YOUR OBJECTIVE:
Rewrite the text lines of the listing below as a JSON list of strings, with one string per line and blank lines omitted. Leave the pictures out of the answer.

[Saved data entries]
[Start of section]

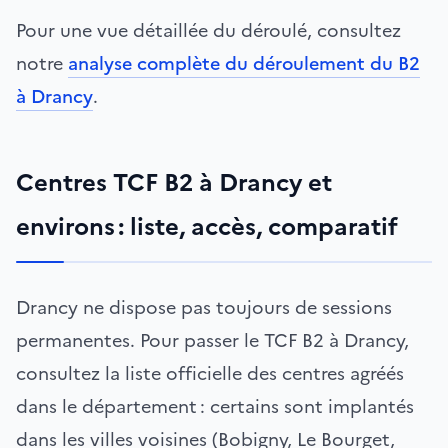
Pour une vue détaillée du déroulé, consultez
notre
analyse complète du déroulement du B2
à Drancy
.
Centres TCF B2 à Drancy et
environs : liste, accès, comparatif
Drancy ne dispose pas toujours de sessions
permanentes. Pour passer le TCF B2 à Drancy,
consultez la liste officielle des centres agréés
dans le département : certains sont implantés
dans les villes voisines (Bobigny, Le Bourget,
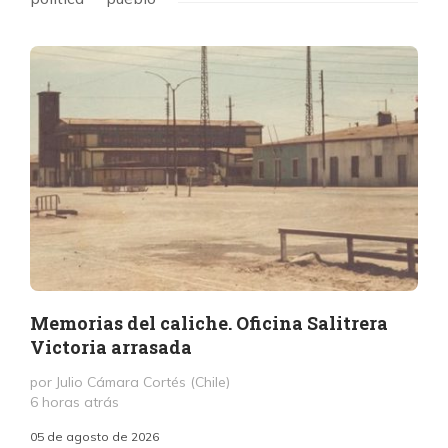
Memorias del caliche. Oficina Salitrera
Victoria arrasada
por Julio Cámara Cortés (Chile)
6 horas atrás
05 de agosto de 2026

[End of section]

OUTPUT FOR THIS TASK:
[
  "Pour une vue détaillée du déroulé, consultez",
  "notre",
  "analyse complète du déroulement du B2",
  "à Drancy",
  ".",
  "Centres TCF B2 à Drancy et",
  "environs : liste, accès, comparatif",
  "Drancy ne dispose pas toujours de sessions",
  "permanentes. Pour passer le TCF B2 à Drancy,",
  "consultez la liste officielle des centres agréés",
  "dans le département : certains sont implantés",
  "dans les villes voisines (Bobigny, Le Bourget,",
  "Memorias del caliche. Oficina Salitrera",
  "Victoria arrasada",
  "por Julio Cámara Cortés (Chile)",
  "6 horas atrás",
  "05 de agosto de 2026"
]